AIM OF THE EXERCISE: Could you copy out the stretch of the listing below from the line containing "Give the figure: among" through the line containing "facing the viewer", swapping "silver van" for "delivery van" and leaving everything else unchanged? Give only those lines.

MATERIAL SHOWN:

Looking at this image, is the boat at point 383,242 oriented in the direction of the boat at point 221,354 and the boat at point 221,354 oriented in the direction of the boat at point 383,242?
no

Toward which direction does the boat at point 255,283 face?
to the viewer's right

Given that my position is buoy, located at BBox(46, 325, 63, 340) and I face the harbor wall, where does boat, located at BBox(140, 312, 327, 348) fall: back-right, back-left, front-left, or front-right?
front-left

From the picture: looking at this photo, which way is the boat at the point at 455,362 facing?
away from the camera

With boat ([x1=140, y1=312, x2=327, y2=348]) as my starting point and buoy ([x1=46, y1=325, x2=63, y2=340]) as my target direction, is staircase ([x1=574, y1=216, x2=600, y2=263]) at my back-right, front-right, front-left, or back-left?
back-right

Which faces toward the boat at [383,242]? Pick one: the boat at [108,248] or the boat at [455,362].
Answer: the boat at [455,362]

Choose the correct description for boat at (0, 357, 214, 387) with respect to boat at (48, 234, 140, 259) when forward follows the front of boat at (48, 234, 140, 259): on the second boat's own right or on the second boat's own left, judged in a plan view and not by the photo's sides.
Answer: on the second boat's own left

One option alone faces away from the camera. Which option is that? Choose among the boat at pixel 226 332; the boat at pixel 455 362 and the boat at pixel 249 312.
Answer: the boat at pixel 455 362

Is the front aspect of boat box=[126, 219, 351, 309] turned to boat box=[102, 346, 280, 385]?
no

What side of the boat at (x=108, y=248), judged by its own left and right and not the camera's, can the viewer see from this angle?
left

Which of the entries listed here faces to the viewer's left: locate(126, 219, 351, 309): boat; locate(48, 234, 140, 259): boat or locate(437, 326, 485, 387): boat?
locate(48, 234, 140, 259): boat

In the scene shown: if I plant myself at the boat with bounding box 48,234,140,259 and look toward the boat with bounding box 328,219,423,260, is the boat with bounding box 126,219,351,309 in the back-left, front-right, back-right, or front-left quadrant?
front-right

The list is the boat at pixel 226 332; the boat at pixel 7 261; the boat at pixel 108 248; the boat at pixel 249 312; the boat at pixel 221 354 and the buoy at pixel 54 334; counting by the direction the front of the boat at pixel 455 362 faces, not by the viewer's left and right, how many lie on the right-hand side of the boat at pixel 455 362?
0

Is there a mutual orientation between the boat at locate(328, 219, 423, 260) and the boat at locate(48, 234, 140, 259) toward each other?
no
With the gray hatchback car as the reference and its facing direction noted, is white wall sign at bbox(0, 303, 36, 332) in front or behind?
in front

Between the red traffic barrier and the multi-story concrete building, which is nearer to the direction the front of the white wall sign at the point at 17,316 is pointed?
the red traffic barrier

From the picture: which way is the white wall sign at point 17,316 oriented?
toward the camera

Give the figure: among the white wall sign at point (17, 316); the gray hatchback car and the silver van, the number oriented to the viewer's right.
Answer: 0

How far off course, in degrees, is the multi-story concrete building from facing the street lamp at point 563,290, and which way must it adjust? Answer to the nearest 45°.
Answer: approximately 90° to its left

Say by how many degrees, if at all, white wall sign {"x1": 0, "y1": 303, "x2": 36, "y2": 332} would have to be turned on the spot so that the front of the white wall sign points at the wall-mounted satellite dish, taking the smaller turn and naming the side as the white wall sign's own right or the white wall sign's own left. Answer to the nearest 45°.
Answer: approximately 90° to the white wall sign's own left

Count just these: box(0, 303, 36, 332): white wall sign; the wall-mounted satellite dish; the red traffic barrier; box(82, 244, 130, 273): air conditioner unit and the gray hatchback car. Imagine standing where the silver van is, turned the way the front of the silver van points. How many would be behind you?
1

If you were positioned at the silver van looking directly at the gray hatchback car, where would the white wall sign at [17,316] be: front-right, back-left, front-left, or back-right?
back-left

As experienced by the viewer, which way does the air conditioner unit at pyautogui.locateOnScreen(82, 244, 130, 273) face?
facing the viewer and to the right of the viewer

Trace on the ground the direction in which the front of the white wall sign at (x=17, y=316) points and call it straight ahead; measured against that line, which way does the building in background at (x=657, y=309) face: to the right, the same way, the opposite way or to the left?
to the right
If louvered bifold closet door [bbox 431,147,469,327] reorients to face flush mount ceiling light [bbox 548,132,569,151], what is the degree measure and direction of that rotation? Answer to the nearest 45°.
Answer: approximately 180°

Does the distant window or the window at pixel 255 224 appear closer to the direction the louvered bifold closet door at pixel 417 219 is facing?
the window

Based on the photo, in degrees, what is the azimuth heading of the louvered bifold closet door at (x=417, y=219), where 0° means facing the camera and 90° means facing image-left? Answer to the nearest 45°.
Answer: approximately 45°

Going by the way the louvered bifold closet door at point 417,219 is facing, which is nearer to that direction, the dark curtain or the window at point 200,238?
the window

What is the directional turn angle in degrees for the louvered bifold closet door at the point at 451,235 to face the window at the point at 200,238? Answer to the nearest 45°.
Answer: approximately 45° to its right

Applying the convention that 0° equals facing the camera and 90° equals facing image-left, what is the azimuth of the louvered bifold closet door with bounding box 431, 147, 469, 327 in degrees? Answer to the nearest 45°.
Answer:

SOLUTION:
Give the figure: among the white wall sign at point (17, 316); the gray hatchback car and the delivery van, the number oriented to the viewer's right.
Answer: 0

How far off course, in degrees, is the multi-story concrete building from facing the street lamp at point 563,290, and which way must it adjust? Answer to the nearest 45°.
Answer: approximately 90° to its left

Say by how many degrees, if at all, white wall sign {"x1": 0, "y1": 303, "x2": 36, "y2": 332} would have to be turned on the spot so that the front of the white wall sign points at the wall-mounted satellite dish, taking the smaller turn and naming the side as the white wall sign's own right or the white wall sign's own left. Answer to the nearest 45°.
Answer: approximately 90° to the white wall sign's own left

Count just these: box(0, 303, 36, 332): white wall sign; the wall-mounted satellite dish; the red traffic barrier; box(82, 244, 130, 273): air conditioner unit and the gray hatchback car. Imagine standing where the delivery van is, turned the way the front of the delivery van points. How many would be behind you?
1

If you were positioned at the delivery van looking directly at the gray hatchback car, where would the white wall sign at [17,316] be: front-right, back-left, front-left, or back-right?
back-left

As experienced by the viewer, which way does the air conditioner unit at pyautogui.locateOnScreen(82, 244, 130, 273) face?
facing the viewer and to the right of the viewer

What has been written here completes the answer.